- **EXERCISE**: Comb the records below for the string "Rendered" and copy each line where it turns up.

Data extracted from a collection
-*-*-
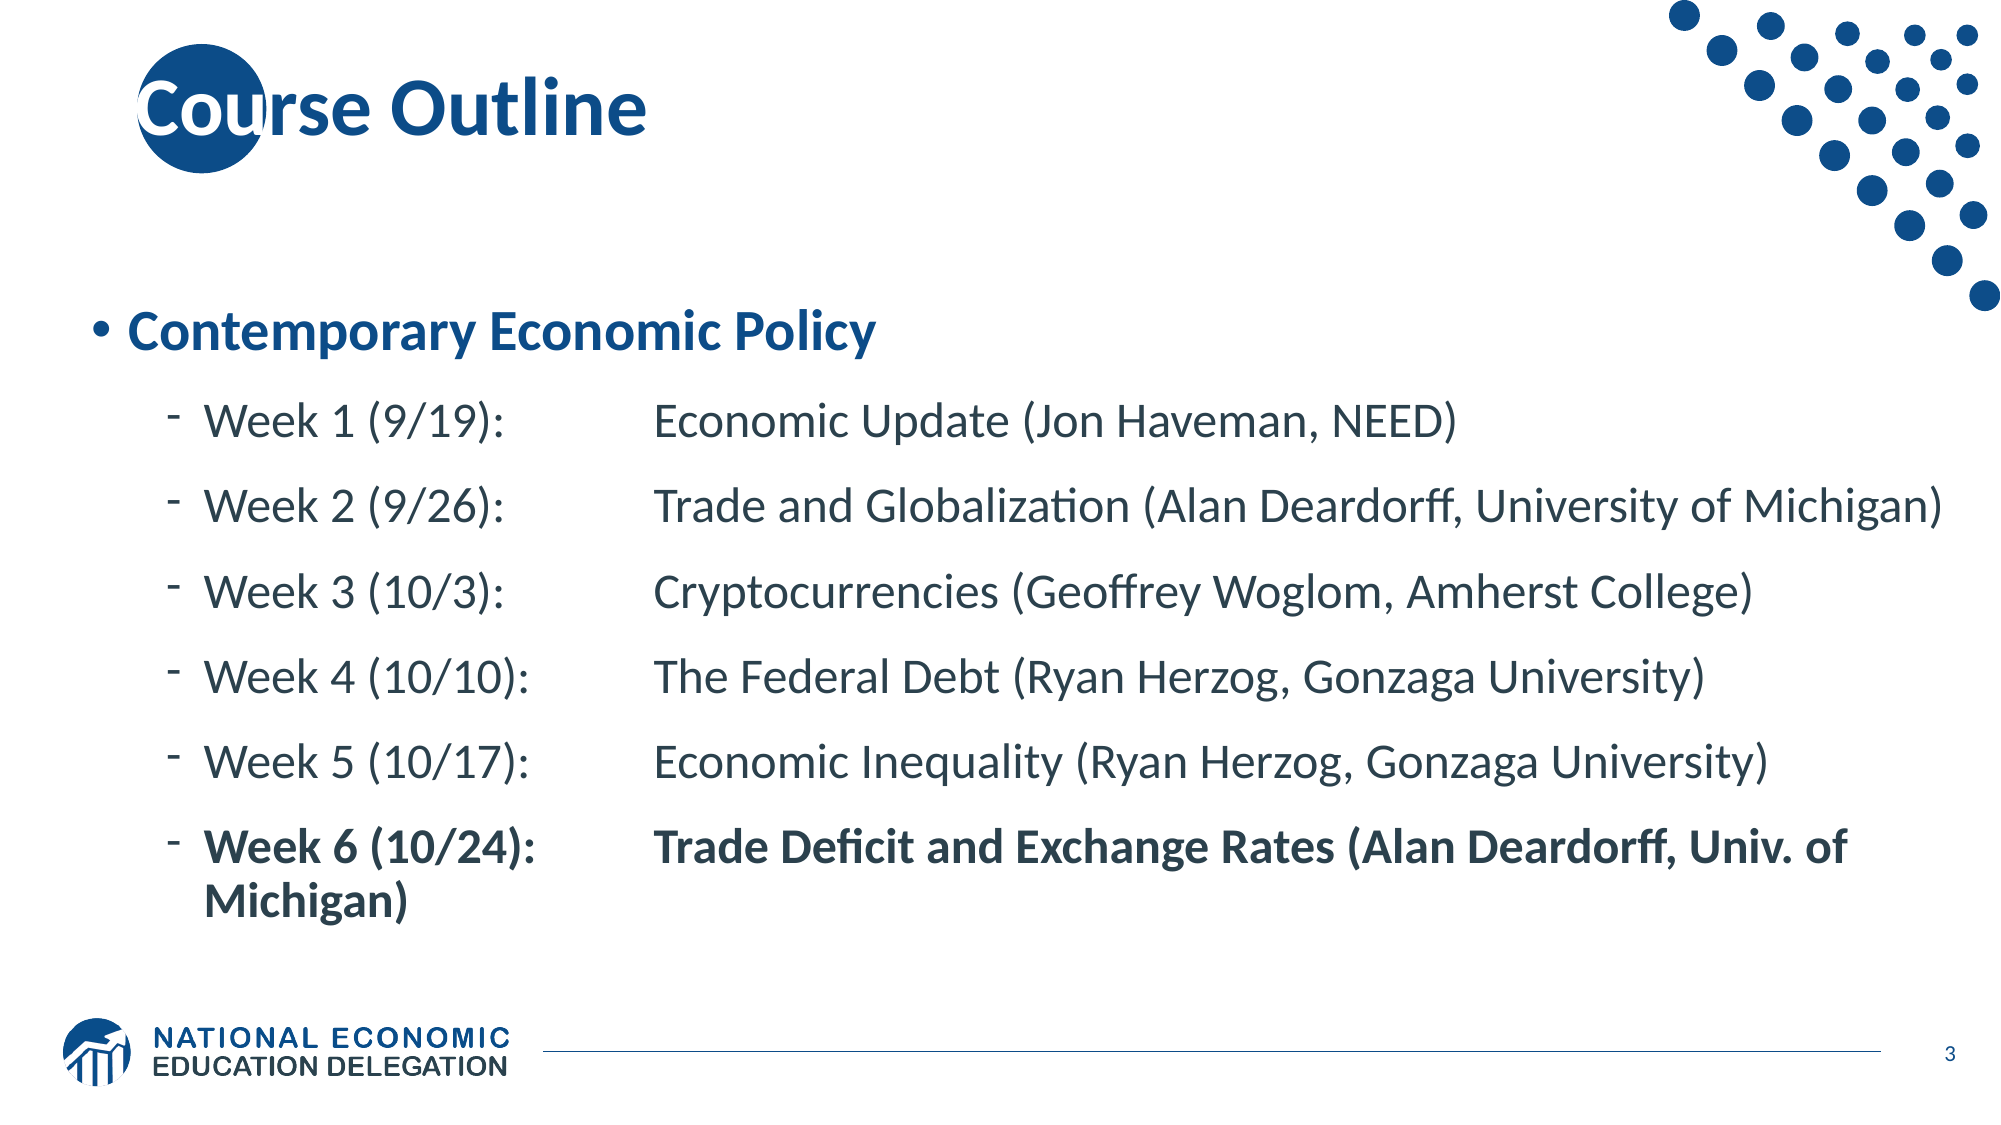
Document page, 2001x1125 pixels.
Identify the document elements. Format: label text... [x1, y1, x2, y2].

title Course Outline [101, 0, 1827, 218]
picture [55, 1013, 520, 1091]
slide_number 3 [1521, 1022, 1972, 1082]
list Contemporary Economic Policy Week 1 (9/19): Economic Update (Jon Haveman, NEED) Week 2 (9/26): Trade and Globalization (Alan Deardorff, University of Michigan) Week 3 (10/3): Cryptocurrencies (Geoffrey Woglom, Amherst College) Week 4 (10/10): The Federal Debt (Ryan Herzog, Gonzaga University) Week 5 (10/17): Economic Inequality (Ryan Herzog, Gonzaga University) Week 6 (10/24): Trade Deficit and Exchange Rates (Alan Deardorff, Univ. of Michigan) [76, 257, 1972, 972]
-*-*-
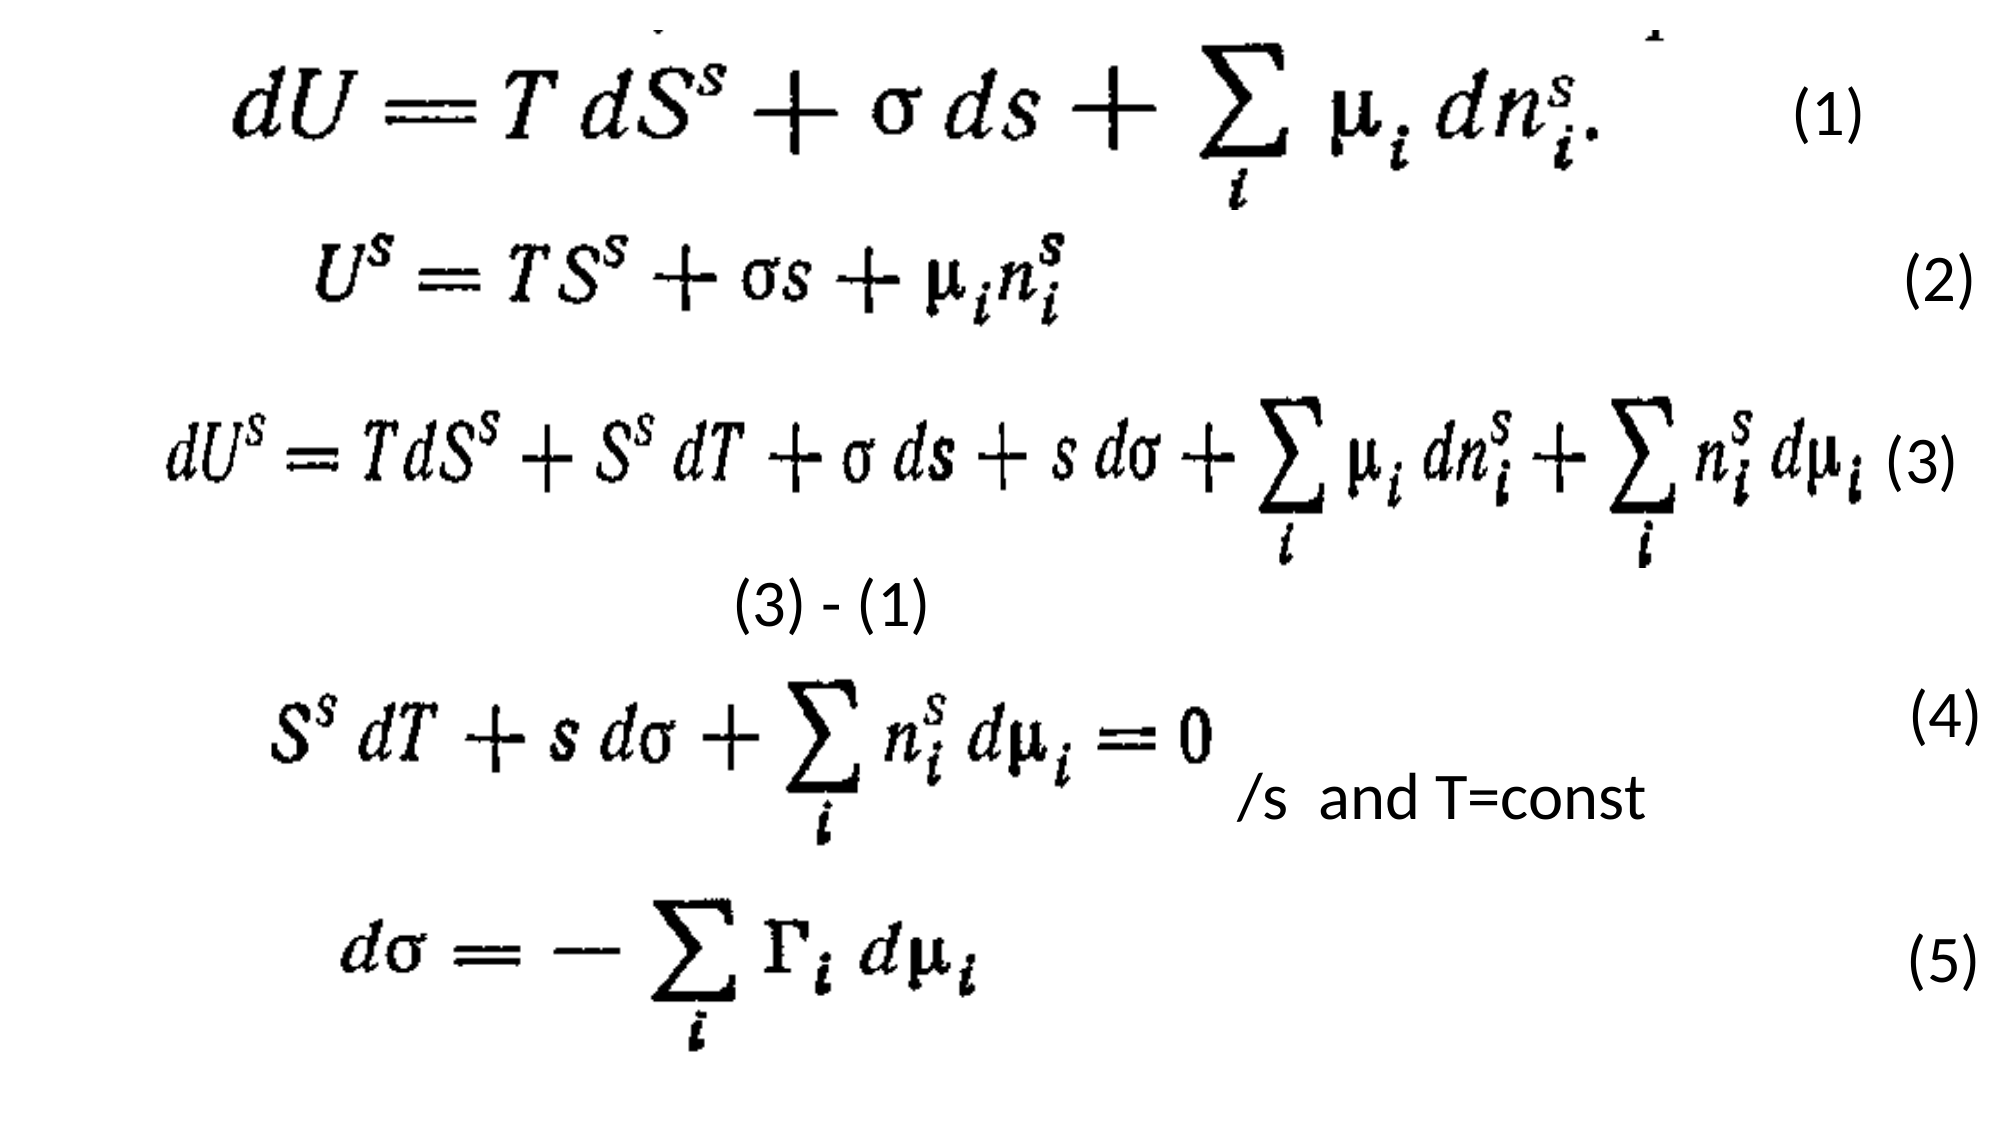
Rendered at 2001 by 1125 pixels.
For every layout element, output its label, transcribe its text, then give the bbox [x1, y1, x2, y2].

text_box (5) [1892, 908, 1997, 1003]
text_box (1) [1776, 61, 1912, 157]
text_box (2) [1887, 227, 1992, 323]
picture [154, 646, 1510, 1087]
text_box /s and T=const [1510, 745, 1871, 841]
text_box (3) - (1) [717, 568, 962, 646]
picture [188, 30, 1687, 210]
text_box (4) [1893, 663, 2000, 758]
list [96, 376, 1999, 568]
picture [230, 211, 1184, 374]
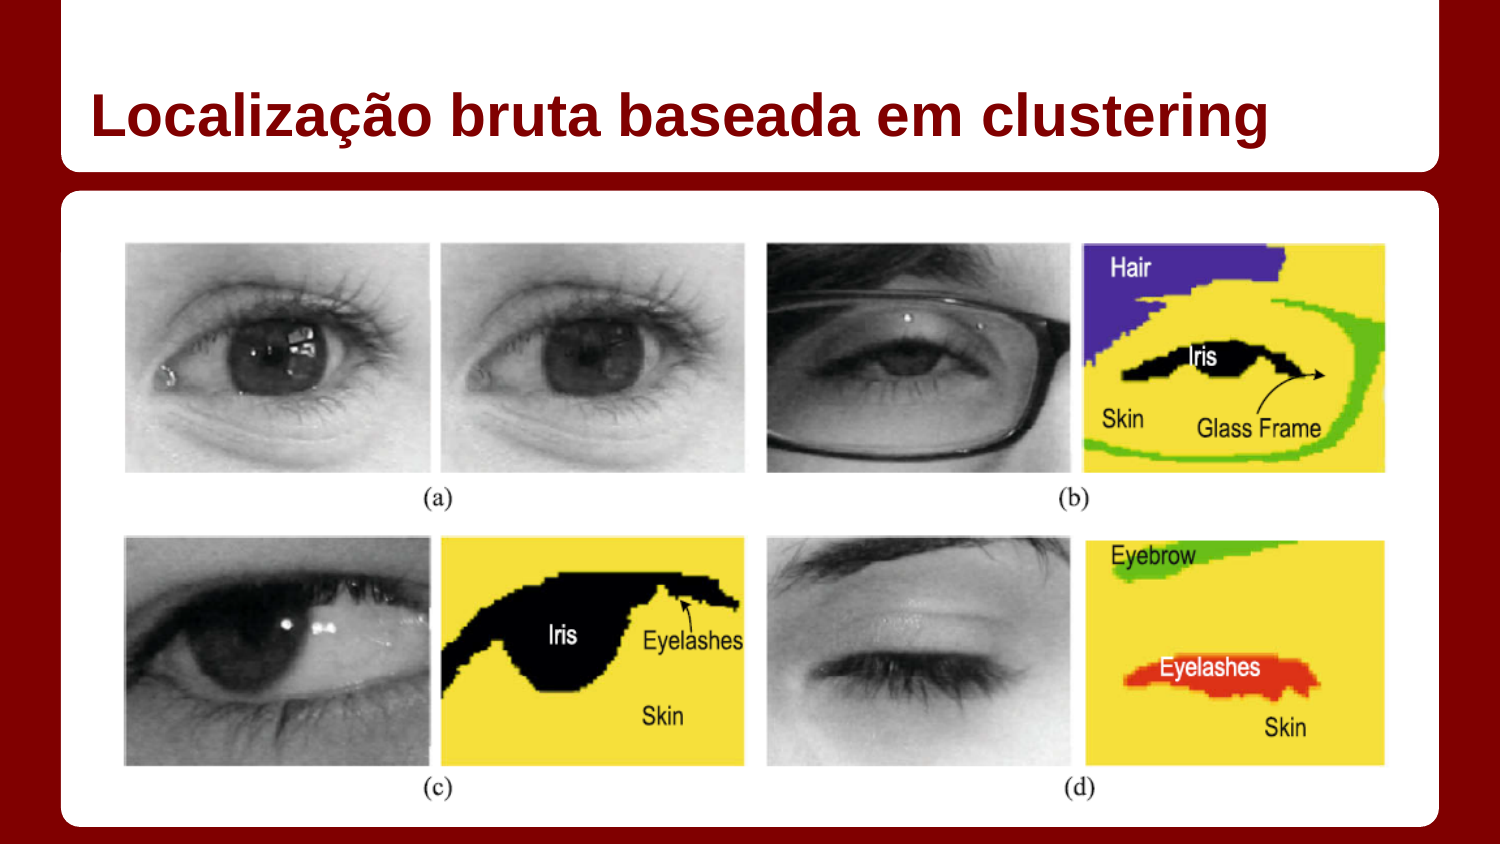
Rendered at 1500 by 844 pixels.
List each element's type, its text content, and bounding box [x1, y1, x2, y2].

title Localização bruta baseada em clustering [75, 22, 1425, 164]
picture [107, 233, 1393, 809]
-*-*-
- **COMPLETED EXERCISE**:
Rendered at 2001 by 1125 pixels.
Rendered at 1500 by 844 pixels.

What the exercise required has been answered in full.